Ziel der Übung:
Schreibe den Abschnitt von der Zeile mit „ALLA TILL HALLEN!“ bis einschließlich der Zeile mit „2024-05-01 20:20“ neu. Ersetze darin „Årsmöte“ durch „Föreningsmöte“ und lass alles andere unverändert.

Bereitgestellte Einträge:
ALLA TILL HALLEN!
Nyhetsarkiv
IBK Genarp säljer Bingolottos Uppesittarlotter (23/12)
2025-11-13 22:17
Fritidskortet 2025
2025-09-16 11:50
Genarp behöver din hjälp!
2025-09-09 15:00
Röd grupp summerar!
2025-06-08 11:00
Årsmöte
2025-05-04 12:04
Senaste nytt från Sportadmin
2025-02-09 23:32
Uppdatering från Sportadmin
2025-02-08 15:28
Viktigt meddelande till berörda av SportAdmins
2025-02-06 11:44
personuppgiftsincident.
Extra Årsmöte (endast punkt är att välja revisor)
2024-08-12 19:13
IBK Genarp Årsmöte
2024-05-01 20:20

--

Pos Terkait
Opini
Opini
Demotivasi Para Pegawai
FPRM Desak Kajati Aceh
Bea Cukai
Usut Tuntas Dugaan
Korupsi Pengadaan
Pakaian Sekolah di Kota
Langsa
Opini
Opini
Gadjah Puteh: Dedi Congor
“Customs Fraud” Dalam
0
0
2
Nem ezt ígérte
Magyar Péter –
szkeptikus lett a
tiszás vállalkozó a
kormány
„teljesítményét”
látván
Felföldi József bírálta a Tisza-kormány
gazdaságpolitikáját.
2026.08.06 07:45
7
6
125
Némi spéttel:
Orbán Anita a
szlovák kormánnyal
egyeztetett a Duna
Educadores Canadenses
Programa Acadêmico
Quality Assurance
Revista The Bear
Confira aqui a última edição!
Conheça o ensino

--

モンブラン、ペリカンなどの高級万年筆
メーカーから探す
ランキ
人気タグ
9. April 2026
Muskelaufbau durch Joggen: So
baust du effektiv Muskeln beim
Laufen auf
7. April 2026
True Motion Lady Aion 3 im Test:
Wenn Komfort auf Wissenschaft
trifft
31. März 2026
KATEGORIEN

Lösung der Übung:
ALLA TILL HALLEN!
Nyhetsarkiv
IBK Genarp säljer Bingolottos Uppesittarlotter (23/12)
2025-11-13 22:17
Fritidskortet 2025
2025-09-16 11:50
Genarp behöver din hjälp!
2025-09-09 15:00
Röd grupp summerar!
2025-06-08 11:00
Föreningsmöte
2025-05-04 12:04
Senaste nytt från Sportadmin
2025-02-09 23:32
Uppdatering från Sportadmin
2025-02-08 15:28
Viktigt meddelande till berörda av SportAdmins
2025-02-06 11:44
personuppgiftsincident.
Extra Föreningsmöte (endast punkt är att välja revisor)
2024-08-12 19:13
IBK Genarp Föreningsmöte
2024-05-01 20:20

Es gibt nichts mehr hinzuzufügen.